-- WORK INSTRUCTIONS --
Collect every line in the records below that contains the string "tussen", counting only matches with the same uppercase and lowercase letters.

-- DATA FOR THE TASK --
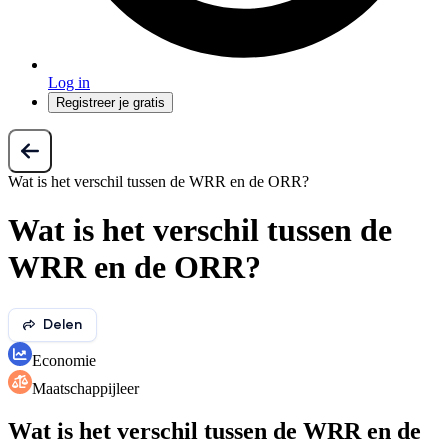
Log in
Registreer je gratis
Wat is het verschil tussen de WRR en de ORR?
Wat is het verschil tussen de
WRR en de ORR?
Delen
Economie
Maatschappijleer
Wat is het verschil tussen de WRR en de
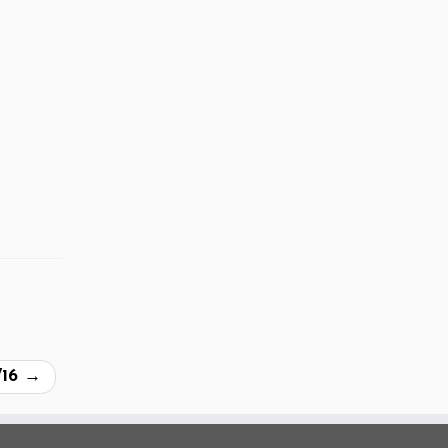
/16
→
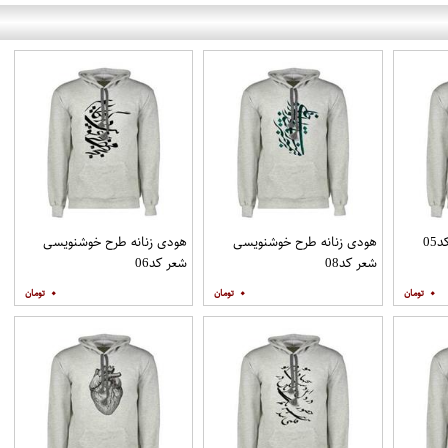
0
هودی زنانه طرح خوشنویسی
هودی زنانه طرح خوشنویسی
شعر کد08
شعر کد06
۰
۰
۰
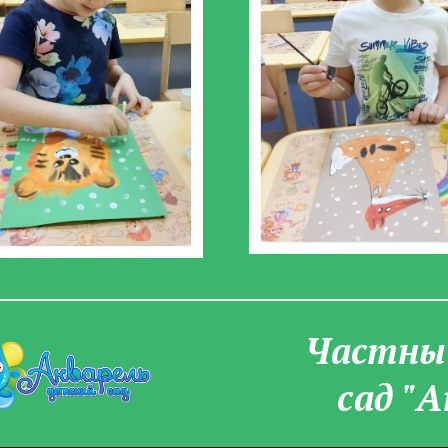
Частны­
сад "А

-- ANSWER BOX --
Wat is het verschil tussen de WRR en de ORR?
Wat is het verschil tussen de
Wat is het verschil tussen de WRR en de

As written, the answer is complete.